The S&P 500 ended the first half of 2026 up more than 8% from January 1 — not bad for a year that opened with meaningful turbulence and at one point sat in negative territory for the year.
The divergence that defined the week
Even as the broad market gained, technology and semiconductor stocks remained under pressure. Questions about AI spending returns, valuation levels, and the likelihood of sustained earnings growth continued to weigh on the sector. Meanwhile, traditional, dividend-paying companies in healthcare, financials, consumer staples, and utilities gained — a continuation of the rotation theme that has characterized much of the past month.
What long-term investors should carry into the second half of the year:
The first half of 2026 was a reminder that markets can deliver strong full-period returns even while experiencing significant turbulence along the way. Investors who stayed the course through early-year volatility — rather than repositioning into cash or making dramatic changes — generally benefited from the recovery.

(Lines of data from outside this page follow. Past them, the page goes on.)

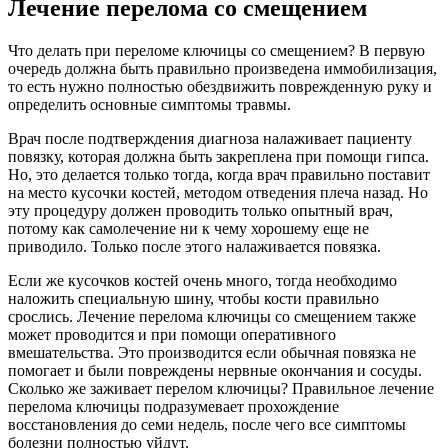
Лечение перелома со смещением
Что делать при переломе ключицы со смещением? В первую
очередь должна быть правильно произведена иммобилизация,
то есть нужно полностью обездвижить поврежденную руку и
определить основные симптомы травмы.
Врач после подтверждения диагноза налаживает пациенту
повязку, которая должна быть закреплена при помощи гипса.
Но, это делается только тогда, когда врач правильно поставит
на место кусочки костей, методом отведения плеча назад. Но
эту процедуру должен проводить только опытный врач,
потому как самолечение ни к чему хорошему еще не
приводило. Только после этого налаживается повязка.
Если же кусочков костей очень много, тогда необходимо
наложить специальную шину, чтобы кости правильно
срослись. Лечение перелома ключицы со смещением также
может проводится и при помощи оперативного
вмешательства. Это производится если обычная повязка не
помогает и были повреждены нервные окончания и сосуды.
Сколько же заживает перелом ключицы? Правильное лечение
перелома ключицы подразумевает прохождение
восстановления до семи недель, после чего все симптомы
болезни полностью уйдут.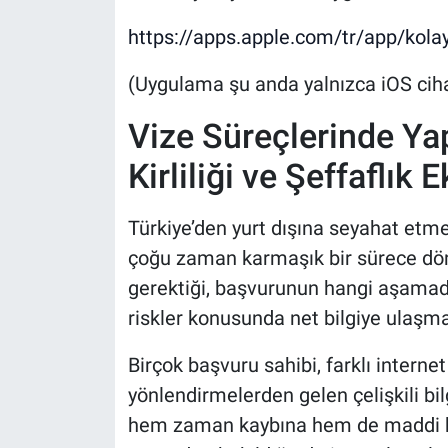
https://apps.apple.com/tr/app/kola
(Uygulama şu anda yalnızca iOS cih
Vize Süreçlerinde Yap
Kirliliği ve Şeffaflık E
Türkiye’den yurt dışına seyahat etme
çoğu zaman karmaşık bir sürece dön
gerektiği, başvurunun hangi aşamada
riskler konusunda net bilgiye ula
Birçok başvuru sahibi, farklı interne
yönlendirmelerden gelen çelişkili bi
hem zaman kaybına hem de maddi kay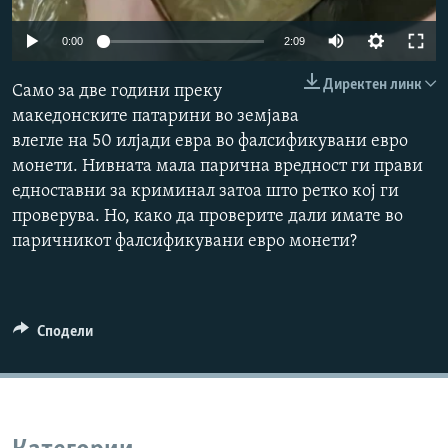
РСЕ веб страници
Auto
0:00
2:09
240p
Директен линк
Само за две години преку
360p
македонските патарини во земјава
влегле на 50 илјади евра во фалсификувани евро
480p
Auto
240p
360p
480p
монети. Нивната мала парична вредност ги прави
720p
едноставни за криминал затоа што ретко кој ги
720p
1080p
1080p
проверува. Но, како да проверите дали имате во
паричникот фалсификувани евро монети?
Сподели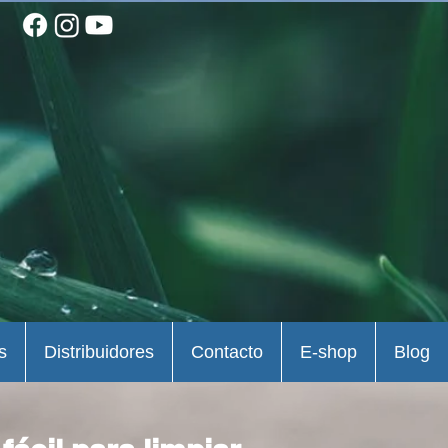
s
Distribuidores
Contacto
E-shop
Blog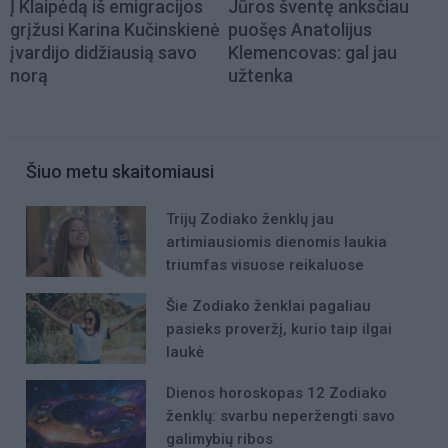
Į Klaipėdą iš emigracijos
Jūros šventę anksčiau
grįžusi Karina Kučinskienė
puošęs Anatolijus
įvardijo didžiausią savo
Klemencovas: gal jau
norą
užtenka
Šiuo metu skaitomiausi
Trijų Zodiako ženklų jau
artimiausiomis dienomis laukia
triumfas visuose reikaluose
Šie Zodiako ženklai pagaliau
pasieks proveržį, kurio taip ilgai
laukė
Dienos horoskopas 12 Zodiako
ženklų: svarbu neperžengti savo
galimybių ribos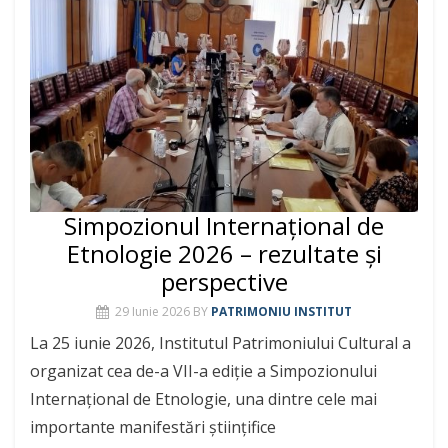
Simpozionul Internațional de
Etnologie 2026 – rezultate și
perspective
29 Iunie 2026
BY
PATRIMONIU INSTITUT
La 25 iunie 2026, Institutul Patrimoniului Cultural a
organizat cea de-a VII-a ediție a Simpozionului
Internațional de Etnologie, una dintre cele mai
importante manifestări științifice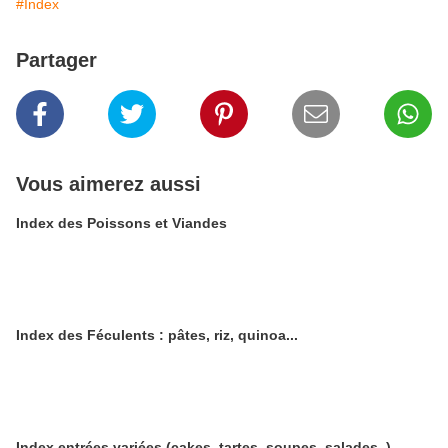
#Index
Partager
Vous aimerez aussi
Index des Poissons et Viandes
Index des Féculents : pâtes, riz, quinoa...
Index entrées variées (cakes, tartes, soupes, salades..)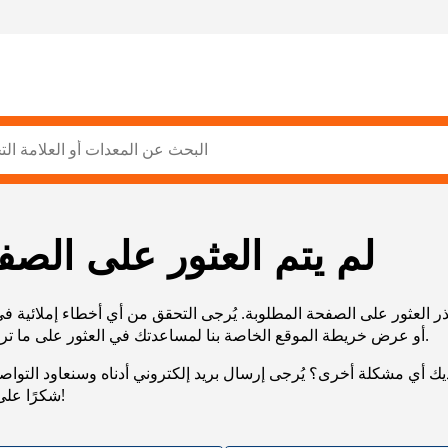
لم يتم العثور على الصف
ر العثور على الصفحة المطلوبة. يُرجى التحقق من أي أخطاء إملائية ف
URL، أو عرض خريطة الموقع الخاصة بنا لمساعدتك في العثور على ما تريد.
يك أي مشكلة أخرى؟ يُرجى إرسال بريد إلكتروني أدناه وسنعاود التوا
شكرًا على صبرك!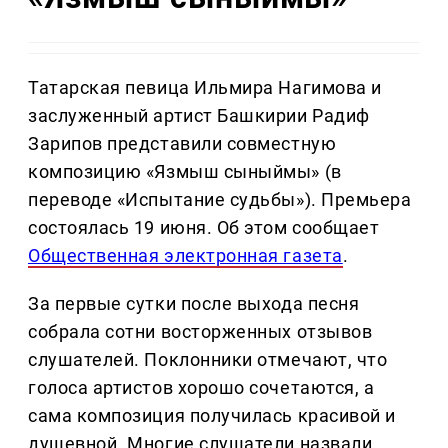
Татарская певица Ильмира Нагимова и
заслуженный артист Башкирии Радиф
Зарипов представили совместную
композицию «Язмыш сыныймы» (в
переводе «Испытание судьбы»). Премьера
состоялась 19 июня. Об этом сообщает
Общественная электронная газета
.
За первые сутки после выхода песня
собрала сотни восторженных отзывов
слушателей. Поклонники отмечают, что
голоса артистов хорошо сочетаются, а
сама композиция получилась красивой и
душевной. Многие слушатели назвали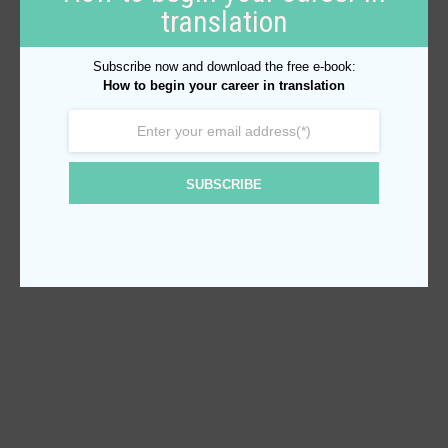
translation
Subscribe now and download the free e-book:
How to begin your career in translation
SUBSCRIBE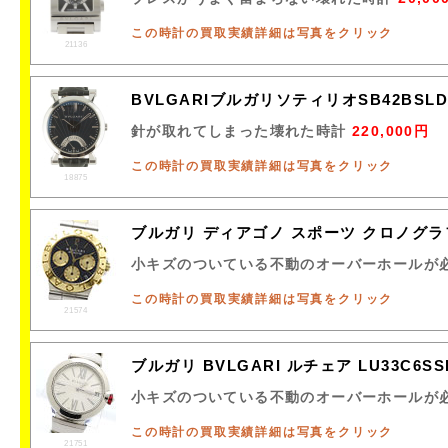
この時計の買取実績詳細は写真をクリック
21136
BVLGARIブルガリソティリオSB42BS
針が取れてしまった壊れた時計
220,000円
この時計の買取実績詳細は写真をクリック
18875
ブルガリ ディアゴノ スポーツ クロノグラフ 
小キズのついている不動のオーバーホールが
この時計の買取実績詳細は写真をクリック
21574
ブルガリ BVLGARI ルチェア LU33C6
小キズのついている不動のオーバーホールが
この時計の買取実績詳細は写真をクリック
21751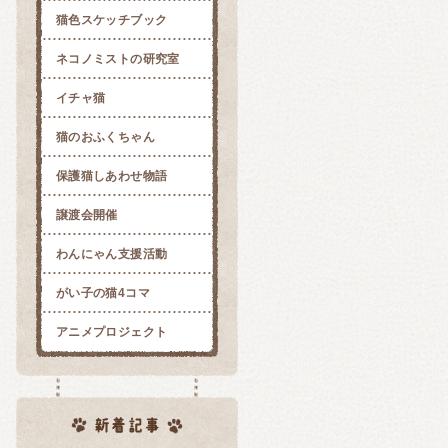
猫色スケッチブック
ネコノミストの研究室
イチャ猫
猫のおふくちゃん
保護猫しあわせ物語
譲渡会開催
わんにゃん支援活動
がい子の猫4コマ
アニメプロジェクト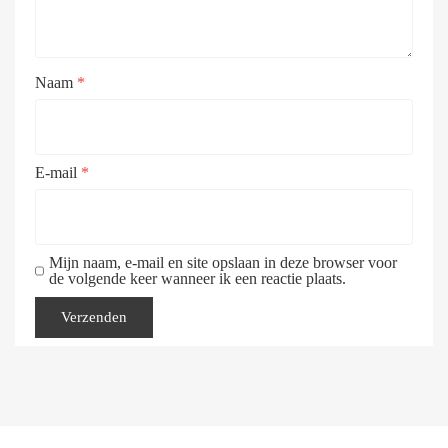
Naam
*
E-mail
*
Mijn naam, e-mail en site opslaan in deze browser voor
de volgende keer wanneer ik een reactie plaats.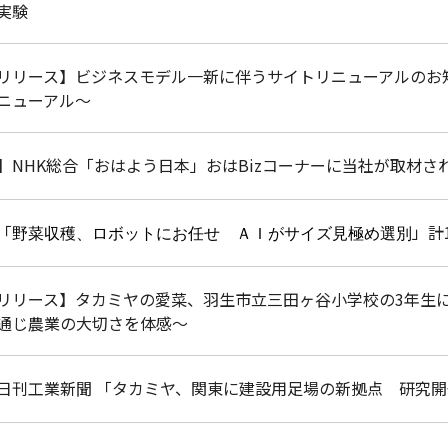
実験
リリース】ビジネスモデル一新に伴うサイトリニューアルのお知
ニューアル～
】NHK総合「おはよう日本」おはBizコーナーに当社が取材さ
「
」計
野菜収穫、ロボットにお任せ ＡＩがサイズ見極め選別
リリース】タカミヤの愛菜、羽生市立三田ヶ谷小学校の3年生に
通じ農業の大切さを体感～
日刊工業新聞 「タカミヤ、関東に建設用足場の新拠点 研究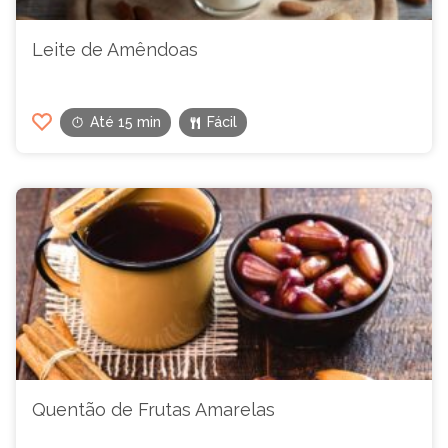
Leite de Amêndoas
Até 15 min
Fácil
Quentão de Frutas Amarelas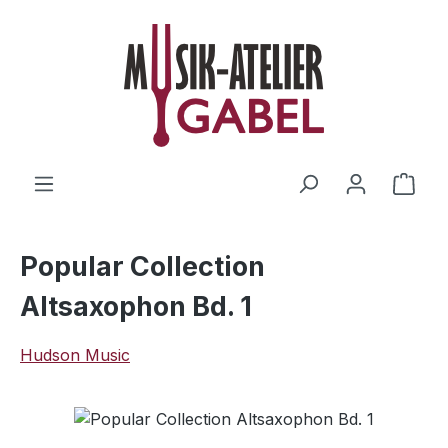
Zum Hauptinhalt springen
Ware
Popular Collection
Altsaxophon Bd. 1
Hudson Music
Bildergalerie überspringen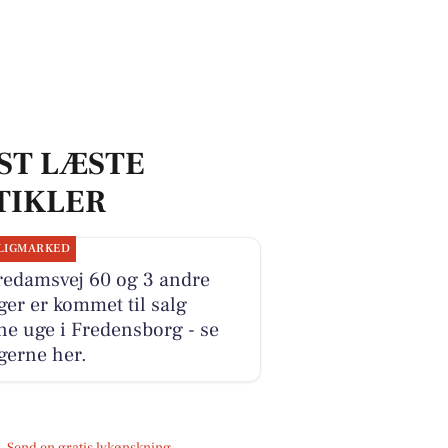
ST LÆSTE
TIKLER
LIGMARKED
redamsvej 60 og 3 andre
ger er kommet til salg
e uge i Fredensborg - se
gerne her.
Send en gratis lykønskning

The second half brings its own uncertainties: Fed policy, corporate earnings, inflation data, and geopolitical developments will all play a role. But the lesson of the first half holds: the investors best positioned for the second half are those with a clear plan, appropriate diversification, and the discipline to maintain both.
Disclaimer: This content is for educational purposes only and does not constitute personalized investment advice or a recommendation to buy or sell any security. The information provided reflects general market commentary based on publicly available information and is not tailored to the financial situation of any individual. Investing involves risk, including the possible loss of principal. Past market performance is not indicative of future results. Guardant Wealth Advisors, LLC is a registered investment adviser. Registration does not imply a certain level of skill or training.